The thermal stability of the cell is limited by the thermal stability of the electrolyte. The electrodes, current collectors, and the housing have a wide temperature range in their applications. Batteries in ordinary portable devices operate at room or ambient temperature, i.e. from approx. −20 to 50 °C for most inhabited climate zones. The lower end of the cell's useful life is determined by the freezing point in the case of a liquid electrolyte, and the upper saturated vapor pressure of the solvent, which cannot cause leakage of the housing. The upper limit is also limited by the irreversible destruction of the passive layer at elevated temperatures. Exposing the cell to elevated temperatures may lead to thermal decomposition of the substances used in its construction. Essential the temperature at which decomposition takes place is as high as possible and the decomposition products are harmless, which is important in extreme situations such as fire. The use of functional additives for electrolytes is also intended to increase the temperature range of electrolyte stability in both directions. The improvement of the thermal stability of the cell is achieved not only by lowering the freezing point or reducing the vapor pressure, but also by shifting the temperature limit upwards, in which the passive layer is irreversibly damaged.

Conclusions

The Nyquist plots consisted of a semicircle resulting from the load-carrying resistance at a high average frequency area and an inclined line assigned to the diffusion of ions in the low-frequency area. It is seen that the diameter of the first semicircle was much smaller than that of the second, suggesting that the GNPS electrode would have lower contact and charge transfer resistances which can be mainly attributed to the higher carbon content in the submicron sphere. Here, the graphitized carbon in cs can play the role of an efficient charge carrier and promote charge transfer at the interface, which can make the electrode have better electron conductivity and lower resistance.

CSC shows a lower diffusion activation energy barrier (37.37–39.95 kJ mol−1) compared to G(43.80–46.38 kJ mol−1). 5GNPs and 25GNPs exhibited greater differences in the activation energies (30.73–51.43 kJ mol−1 and 29.78–42.52 kJ mol−1 for 5GNPs and 25GNPs, respectively).
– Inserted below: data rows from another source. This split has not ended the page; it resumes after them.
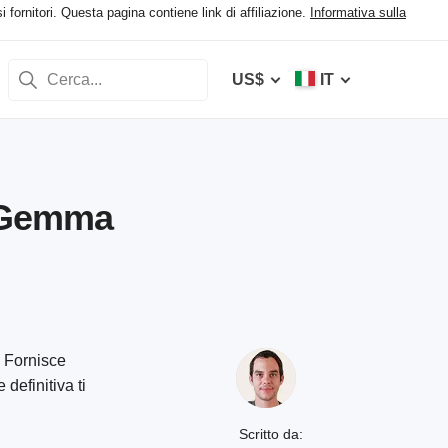
 fornitori. Questa pagina contiene link di affiliazione.
Informativa sulla
US$
IT
 Gemma
. Fornisce
definitiva ti
Scritto da:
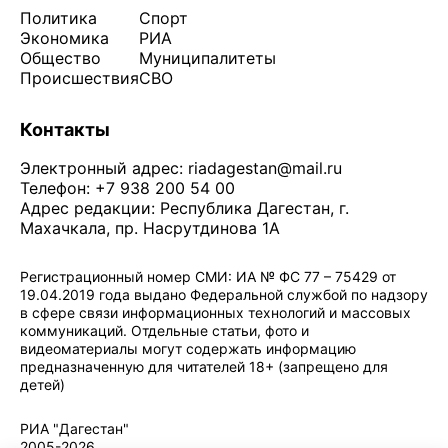
Политика
Спорт
Экономика
РИА
Общество
Муниципалитеты
Происшествия
СВО
Контакты
Электронный адрес:
riadagestan@mail.ru
Телефон: +7 938 200 54 00
Адрес редакции: Республика Дагестан, г.
Махачкала, пр. Насрутдинова 1А
Регистрационный номер СМИ: ИА № ФС 77 – 75429 от
19.04.2019 года выдано Федеральной службой по надзору
в сфере связи информационных технологий и массовых
коммуникаций. Отдельные статьи, фото и
видеоматериалы могут содержать информацию
предназначенную для читателей 18+ (запрещено для
детей)
Политика конфиденциальности
·
Согласие на обработку ПДн
РИА "Дагестан"
2005-2026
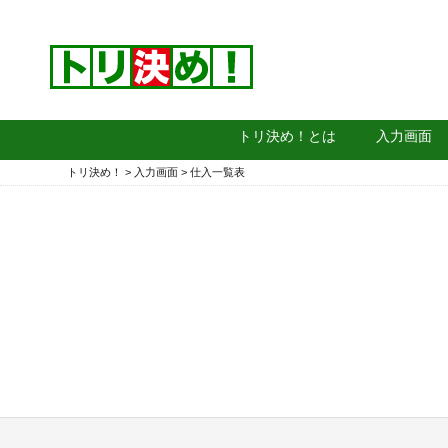
トリ決め！とは
入力画面
トリ決め！
>
入力画面
>
仕入一覧表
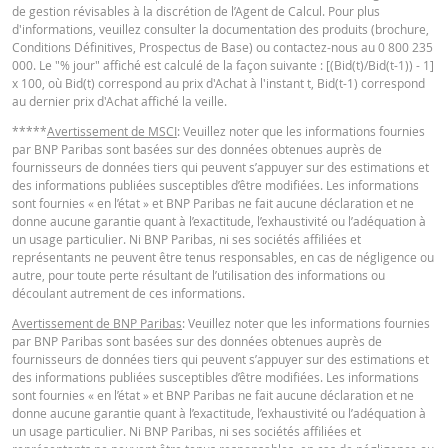
de gestion révisables à la discrétion de l’Agent de Calcul. Pour plus
Barrière
d'informations, veuillez consulter la documentation des produits (brochure,
542,0876
-
désactivante
Conditions Définitives, Prospectus de Base) ou contactez-nous au 0 800 235
KEY INFORMATION DOCUMENTS
000. Le "% jour" affiché est calculé de la façon suivante : [(Bid(t)/Bid(t-1)) - 1]
Prime de
x 100, où Bid(t) correspond au prix d'Achat à l'instant t, Bid(t-1) correspond
0,557
-
risque de gap
au dernier prix d'Achat affiché la veille.
Key Information Document (FR)
PDF
Levier
9,05
-
*****
Avertissement de MSCI
: Veuillez noter que les informations fournies
par BNP Paribas sont basées sur des données obtenues auprès de
Valeur du
fournisseurs de données tiers qui peuvent s’appuyer sur des estimations et
portefeuille
5,21
-
des informations publiées susceptibles d’être modifiées. Les informations
QUOTES
sont fournies « en l’état » et BNP Paribas ne fait aucune déclaration et ne
(EUR)
donne aucune garantie quant à l’exactitude, l’exhaustivité ou l’adéquation à
Turbos Infinis
un usage particulier. Ni BNP Paribas, ni ses sociétés affiliées et
5,21
-
Latest Product Quotes
CSV
représentants ne peuvent être tenus responsables, en cas de négligence ou
Best (EUR)
autre, pour toute perte résultant de l’utilisation des informations ou
découlant autrement de ces informations.
Avertissement de BNP Paribas
: Veuillez noter que les informations fournies
Les prix indiqués dans le simulateur sont indicatifs et ne reflètent pas les pri
par BNP Paribas sont basées sur des données obtenues auprès de
actuels ou futurs. Le simulateur suppose un pourcentage de coût de
fournisseurs de données tiers qui peuvent s’appuyer sur des estimations et
financement constant alors que ce pourcentage peut en fait changer de faç
des informations publiées susceptibles d’être modifiées. Les informations
continue. Les rendements des produits dont le sous-jacent est coté dans un
sont fournies « en l’état » et BNP Paribas ne fait aucune déclaration et ne
devise différente peuvent être influencés par les effets du taux change. Le
donne aucune garantie quant à l’exactitude, l’exhaustivité ou l’adéquation à
simulateur ne prend pas en compte la différence entre les prix acheteur et
un usage particulier. Ni BNP Paribas, ni ses sociétés affiliées et
vendeur (le spread) et les dividendes éventuels (et l'impôt sur les dividendes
Diffusion coefficients decrease with increasing intercalation temperature and reach values of 7.73‧10−9–2.38‧10−8 cm2 s−1 for CSC and 4.53‧10−11–2.16‧10−10 cm2 s−1, respectively (towards higher temperatures) for G. Moreover these values for 5GNPs and 25GNPs were in the range of 2.19‧10−17–5.54‧10−17 cm2 s−1and 8.14‧10−16–2.86‧10−15 cm2 s−1, respectively. Thus, the temperature has a significant influence on the diffusion process which is relatively complex. As the temperature rises, the SEI layer resistance decreases. Moreover, kinetic control due to SEI, electrolyte, and charge transfer resistance is a more restrictive process for CSC than for G anode. It is due to the higher energy barrier for these processes compared to satisfactory diffusion kinetics. Thermodynamic parameters indicate that the process is forced and endothermic. Consequently, CSC shows better cyclic performance at elevated temperatures compared to the G anode.